SK: Run your own race. Writer friends and acquaintances might have success faster than you. Don’t get discouraged. Keep working on your own craft. Persistence is the key to longevity in the field. Some people make a huge splash and then sort of flame out and disappear. But if you stick with it consistently and persistently, eventually, you will find success.

 

If I could go back and give myself some advice? Make sure you do at least a little creative writing every day, even when (or especially when) life tries to derail you. Writing is a lot like exercise. If you stop, it’s much harder to start again and maintain your gains. 

 

The big thing that I’ve learned is that I don’t respond well to specific word count goals for the day. If I don’t meet those goals, I tend to feel discouraged and beat myself up. Instead, control the one thing you can control: time. Agree with yourself to sit down and try to write for a certain number of minutes a day. Maybe that’s half an hour. Maybe an hour. Maybe three hours on a weekend. But focus on being present as a writer in that time, getting the butt-in-chair, and not getting distracted. The deal is you have to sit there for the allotted time. You don’t have to write, but you can’t do anything else. The words will come, eventually. 

 

But don’t stress about how many words exactly you end up getting (or not getting) during each session. They will add up over time until you have a completed story.

 

You’ll have good days where the words flow, and bad days where it’s pulling teeth. But you know what? When the story is done, you’re not going to be able to tell which words happened on the good days or which ones were from the bad days.  

 

The other thing is that huge blocks of time are too unstructured and nebulous to me. If I have six hours to write, I get nothing done. But if I limit myself to just 30 minutes, I always want to keep writing once my timer goes off. If I have time, I may let myself. But sometimes, I’ll walk away, still desperate to keep going. Walking away leaves the mental pump primed for the next session, whether later the same day or the next day. Sometimes, at least for me, you have to trick yourself to get the work done.

 

AF: What’s in the future for Stephen Kotowych?

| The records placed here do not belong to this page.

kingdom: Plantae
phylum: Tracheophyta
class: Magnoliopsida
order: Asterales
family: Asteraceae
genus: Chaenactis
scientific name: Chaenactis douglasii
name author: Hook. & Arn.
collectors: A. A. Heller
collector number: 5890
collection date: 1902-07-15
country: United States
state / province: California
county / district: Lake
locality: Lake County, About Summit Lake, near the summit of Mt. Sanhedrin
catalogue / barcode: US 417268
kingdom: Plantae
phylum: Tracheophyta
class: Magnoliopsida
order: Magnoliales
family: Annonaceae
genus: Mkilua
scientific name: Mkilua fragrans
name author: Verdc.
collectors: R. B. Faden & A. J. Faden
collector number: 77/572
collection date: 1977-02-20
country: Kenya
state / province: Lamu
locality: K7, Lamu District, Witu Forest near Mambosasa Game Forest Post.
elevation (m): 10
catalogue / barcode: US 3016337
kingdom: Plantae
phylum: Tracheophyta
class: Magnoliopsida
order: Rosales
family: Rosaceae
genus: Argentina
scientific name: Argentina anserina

SK: Too many things! I’m looking forward to wrapping up this Kickstarter at the end of the month, and I’m excited to see where we end up and what stretch goals we can unlock. The book will be out to backers in the early fall of this year. Then it will be available in bookstores and online retailers in time for the Christmas shopping season.

 

As for my fiction, I have 8 or 10 new short stories I plan to write by the year’s end. I also have plans for a second collection of my short fiction that will gather up everything published since I did my first one. I also need to get back to my podcast, Tesla: The Life and Times, about the life and achievements of inventor Nikola Tesla.

 

And I would like the Year’s Best Canadian Fantasy and Science Fiction to be an annual series, so I’ll be reading for Volume Two over the rest of this year. People should watch for a Kickstarter for that volume around this time next year.